In the records below, change "locality" to "place" in the lines starting with the line that contains "collector number: 177" and going on through the line that contains "genus: Asplenium". Give back only those lines, with nothing else altered.

[Collection entries]

..........

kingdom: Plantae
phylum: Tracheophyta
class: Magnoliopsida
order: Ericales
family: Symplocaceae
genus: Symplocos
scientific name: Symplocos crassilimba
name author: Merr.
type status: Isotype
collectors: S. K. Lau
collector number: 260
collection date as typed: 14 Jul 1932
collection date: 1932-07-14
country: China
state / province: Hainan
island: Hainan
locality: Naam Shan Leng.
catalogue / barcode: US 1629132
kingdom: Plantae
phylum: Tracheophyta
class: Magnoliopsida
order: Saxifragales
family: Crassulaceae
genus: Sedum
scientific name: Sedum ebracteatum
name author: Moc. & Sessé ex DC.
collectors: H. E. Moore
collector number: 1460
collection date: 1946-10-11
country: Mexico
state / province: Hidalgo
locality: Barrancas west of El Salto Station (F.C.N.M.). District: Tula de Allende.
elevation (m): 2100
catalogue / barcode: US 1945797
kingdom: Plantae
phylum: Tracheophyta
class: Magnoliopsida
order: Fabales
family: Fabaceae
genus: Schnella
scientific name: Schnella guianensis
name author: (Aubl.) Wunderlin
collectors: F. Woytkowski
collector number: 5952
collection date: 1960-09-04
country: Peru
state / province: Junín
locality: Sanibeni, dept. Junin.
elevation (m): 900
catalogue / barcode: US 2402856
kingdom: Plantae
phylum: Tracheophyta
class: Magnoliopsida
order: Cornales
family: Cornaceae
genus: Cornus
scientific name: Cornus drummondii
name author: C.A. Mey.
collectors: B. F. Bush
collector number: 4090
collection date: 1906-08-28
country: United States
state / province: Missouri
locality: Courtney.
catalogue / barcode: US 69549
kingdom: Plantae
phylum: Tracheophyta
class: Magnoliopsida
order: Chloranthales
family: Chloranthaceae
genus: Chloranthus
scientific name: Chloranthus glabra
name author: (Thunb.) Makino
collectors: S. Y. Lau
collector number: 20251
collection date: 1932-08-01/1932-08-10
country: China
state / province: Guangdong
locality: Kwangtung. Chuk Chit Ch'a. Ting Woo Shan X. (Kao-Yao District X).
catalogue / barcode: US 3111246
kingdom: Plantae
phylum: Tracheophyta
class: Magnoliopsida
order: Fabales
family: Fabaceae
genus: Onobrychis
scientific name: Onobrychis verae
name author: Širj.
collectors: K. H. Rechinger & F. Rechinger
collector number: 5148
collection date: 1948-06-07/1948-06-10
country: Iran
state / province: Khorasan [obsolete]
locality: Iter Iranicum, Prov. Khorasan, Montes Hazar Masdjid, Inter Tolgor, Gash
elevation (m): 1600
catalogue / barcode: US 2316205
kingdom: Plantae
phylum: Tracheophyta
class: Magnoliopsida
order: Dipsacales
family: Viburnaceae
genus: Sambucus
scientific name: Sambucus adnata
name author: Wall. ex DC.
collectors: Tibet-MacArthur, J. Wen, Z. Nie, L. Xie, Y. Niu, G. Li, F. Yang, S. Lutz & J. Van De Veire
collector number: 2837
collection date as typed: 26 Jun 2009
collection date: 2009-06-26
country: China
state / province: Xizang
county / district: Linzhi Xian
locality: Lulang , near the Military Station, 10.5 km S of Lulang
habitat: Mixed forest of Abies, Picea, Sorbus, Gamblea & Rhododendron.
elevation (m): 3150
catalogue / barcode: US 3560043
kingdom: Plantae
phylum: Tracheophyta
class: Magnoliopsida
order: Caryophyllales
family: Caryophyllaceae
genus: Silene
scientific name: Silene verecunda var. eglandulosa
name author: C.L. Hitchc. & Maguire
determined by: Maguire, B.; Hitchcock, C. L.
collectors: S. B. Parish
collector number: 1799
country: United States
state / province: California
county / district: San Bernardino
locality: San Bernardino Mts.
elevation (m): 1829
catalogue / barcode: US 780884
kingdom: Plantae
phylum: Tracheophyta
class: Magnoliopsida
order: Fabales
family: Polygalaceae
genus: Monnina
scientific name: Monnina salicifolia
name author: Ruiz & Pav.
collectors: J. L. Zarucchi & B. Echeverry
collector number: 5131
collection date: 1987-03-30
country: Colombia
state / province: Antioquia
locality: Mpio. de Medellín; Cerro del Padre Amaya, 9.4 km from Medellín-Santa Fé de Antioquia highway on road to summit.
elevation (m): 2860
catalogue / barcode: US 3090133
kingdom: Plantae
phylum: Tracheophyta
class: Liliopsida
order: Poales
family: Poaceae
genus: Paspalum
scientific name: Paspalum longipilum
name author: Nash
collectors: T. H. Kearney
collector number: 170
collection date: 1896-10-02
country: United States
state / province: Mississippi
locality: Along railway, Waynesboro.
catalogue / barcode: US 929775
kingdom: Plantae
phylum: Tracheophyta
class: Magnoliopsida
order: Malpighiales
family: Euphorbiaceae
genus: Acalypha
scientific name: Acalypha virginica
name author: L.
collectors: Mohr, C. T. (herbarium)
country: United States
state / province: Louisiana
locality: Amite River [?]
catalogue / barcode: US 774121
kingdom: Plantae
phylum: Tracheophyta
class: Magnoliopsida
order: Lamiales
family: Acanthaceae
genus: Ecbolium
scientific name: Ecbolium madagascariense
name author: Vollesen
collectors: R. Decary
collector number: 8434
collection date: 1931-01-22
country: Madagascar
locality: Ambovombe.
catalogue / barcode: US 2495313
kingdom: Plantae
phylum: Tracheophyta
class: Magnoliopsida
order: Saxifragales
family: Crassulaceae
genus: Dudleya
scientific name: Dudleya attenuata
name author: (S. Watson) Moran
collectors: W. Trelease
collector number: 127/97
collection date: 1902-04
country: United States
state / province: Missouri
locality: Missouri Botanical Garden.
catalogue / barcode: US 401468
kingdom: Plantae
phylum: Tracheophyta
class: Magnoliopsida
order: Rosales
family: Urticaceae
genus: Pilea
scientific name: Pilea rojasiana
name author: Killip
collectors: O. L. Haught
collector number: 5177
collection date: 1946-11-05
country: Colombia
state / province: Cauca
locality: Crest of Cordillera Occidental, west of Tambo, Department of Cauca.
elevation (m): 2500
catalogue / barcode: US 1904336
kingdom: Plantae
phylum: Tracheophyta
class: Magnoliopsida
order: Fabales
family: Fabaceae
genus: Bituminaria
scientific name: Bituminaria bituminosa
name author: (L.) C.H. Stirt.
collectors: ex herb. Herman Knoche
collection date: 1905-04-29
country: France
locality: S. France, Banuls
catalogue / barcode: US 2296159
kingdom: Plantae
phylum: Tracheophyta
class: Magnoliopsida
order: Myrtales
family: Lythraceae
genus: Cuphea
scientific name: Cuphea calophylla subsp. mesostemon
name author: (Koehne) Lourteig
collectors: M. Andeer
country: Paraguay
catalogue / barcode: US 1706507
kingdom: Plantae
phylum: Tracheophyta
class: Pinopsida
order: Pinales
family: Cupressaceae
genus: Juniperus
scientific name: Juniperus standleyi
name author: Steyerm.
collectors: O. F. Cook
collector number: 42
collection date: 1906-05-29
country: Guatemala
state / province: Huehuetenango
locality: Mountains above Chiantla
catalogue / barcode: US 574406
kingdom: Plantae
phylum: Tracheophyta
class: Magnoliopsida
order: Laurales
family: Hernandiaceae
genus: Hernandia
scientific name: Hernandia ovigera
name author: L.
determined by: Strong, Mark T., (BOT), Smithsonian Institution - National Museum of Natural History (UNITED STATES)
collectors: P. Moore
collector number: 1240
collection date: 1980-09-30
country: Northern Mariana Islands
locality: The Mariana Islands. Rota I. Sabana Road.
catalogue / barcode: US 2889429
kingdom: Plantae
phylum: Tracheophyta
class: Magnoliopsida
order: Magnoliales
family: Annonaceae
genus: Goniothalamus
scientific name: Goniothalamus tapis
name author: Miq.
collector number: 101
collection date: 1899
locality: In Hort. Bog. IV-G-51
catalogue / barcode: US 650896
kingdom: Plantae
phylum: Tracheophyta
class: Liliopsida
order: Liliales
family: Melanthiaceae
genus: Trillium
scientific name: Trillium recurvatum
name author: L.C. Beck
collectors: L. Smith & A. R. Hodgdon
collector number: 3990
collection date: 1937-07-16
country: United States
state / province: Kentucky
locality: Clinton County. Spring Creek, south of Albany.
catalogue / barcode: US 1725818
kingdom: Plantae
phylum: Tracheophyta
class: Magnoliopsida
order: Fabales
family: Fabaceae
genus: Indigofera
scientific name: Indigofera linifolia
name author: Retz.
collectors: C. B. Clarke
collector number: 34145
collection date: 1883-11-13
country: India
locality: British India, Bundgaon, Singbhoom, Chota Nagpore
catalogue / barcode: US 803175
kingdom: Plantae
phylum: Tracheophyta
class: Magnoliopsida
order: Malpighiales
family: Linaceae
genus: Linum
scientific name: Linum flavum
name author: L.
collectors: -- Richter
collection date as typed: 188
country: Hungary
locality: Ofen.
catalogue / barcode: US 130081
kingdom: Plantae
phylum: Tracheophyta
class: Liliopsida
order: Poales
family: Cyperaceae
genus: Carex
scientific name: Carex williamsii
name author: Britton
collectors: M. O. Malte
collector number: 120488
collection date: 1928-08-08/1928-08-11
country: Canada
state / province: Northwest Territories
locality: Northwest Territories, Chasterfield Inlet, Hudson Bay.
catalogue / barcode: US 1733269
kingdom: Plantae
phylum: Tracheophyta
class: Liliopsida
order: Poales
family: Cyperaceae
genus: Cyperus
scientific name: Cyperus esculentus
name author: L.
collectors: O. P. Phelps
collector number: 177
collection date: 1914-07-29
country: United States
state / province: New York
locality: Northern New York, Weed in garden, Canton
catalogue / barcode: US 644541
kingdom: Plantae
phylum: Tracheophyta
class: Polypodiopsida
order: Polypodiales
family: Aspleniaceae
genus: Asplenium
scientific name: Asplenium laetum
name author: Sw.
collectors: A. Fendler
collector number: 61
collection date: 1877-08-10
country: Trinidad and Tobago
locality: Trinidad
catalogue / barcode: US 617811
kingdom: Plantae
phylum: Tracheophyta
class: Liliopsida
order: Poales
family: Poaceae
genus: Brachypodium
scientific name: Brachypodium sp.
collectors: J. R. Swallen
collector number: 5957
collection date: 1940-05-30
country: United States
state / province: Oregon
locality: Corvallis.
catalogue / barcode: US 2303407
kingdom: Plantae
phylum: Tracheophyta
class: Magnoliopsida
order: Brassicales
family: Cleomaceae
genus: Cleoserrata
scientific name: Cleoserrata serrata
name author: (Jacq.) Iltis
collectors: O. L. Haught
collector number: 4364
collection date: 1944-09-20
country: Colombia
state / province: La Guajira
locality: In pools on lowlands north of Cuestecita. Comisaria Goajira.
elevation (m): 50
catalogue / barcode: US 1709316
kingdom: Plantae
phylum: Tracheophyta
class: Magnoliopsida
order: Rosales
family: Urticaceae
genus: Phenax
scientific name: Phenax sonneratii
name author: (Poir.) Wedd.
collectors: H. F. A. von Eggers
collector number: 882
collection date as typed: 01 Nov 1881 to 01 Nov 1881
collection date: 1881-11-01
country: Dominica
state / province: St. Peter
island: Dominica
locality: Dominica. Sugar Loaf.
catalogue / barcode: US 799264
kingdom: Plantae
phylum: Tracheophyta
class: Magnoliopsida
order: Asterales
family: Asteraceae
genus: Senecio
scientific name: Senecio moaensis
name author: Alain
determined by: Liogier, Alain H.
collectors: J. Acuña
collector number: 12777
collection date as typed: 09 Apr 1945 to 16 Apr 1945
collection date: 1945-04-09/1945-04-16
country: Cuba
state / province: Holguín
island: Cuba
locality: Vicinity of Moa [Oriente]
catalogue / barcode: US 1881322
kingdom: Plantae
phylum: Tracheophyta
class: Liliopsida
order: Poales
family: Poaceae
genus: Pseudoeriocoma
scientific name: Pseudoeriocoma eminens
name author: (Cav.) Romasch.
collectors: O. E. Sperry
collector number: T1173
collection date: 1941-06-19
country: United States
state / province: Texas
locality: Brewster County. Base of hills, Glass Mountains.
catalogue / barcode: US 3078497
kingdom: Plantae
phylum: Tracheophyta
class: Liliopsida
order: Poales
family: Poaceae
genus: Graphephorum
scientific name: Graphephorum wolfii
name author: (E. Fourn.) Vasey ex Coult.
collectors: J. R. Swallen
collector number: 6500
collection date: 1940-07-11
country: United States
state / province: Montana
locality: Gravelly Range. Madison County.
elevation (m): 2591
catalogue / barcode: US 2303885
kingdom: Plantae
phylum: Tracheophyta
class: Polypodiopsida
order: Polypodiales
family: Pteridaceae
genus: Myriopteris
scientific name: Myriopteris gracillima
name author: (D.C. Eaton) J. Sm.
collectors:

..........

## EXERCISE RESULT
collector number: 177
collection date: 1914-07-29
country: United States
state / province: New York
place: Northern New York, Weed in garden, Canton
catalogue / barcode: US 644541
kingdom: Plantae
phylum: Tracheophyta
class: Polypodiopsida
order: Polypodiales
family: Aspleniaceae
genus: Asplenium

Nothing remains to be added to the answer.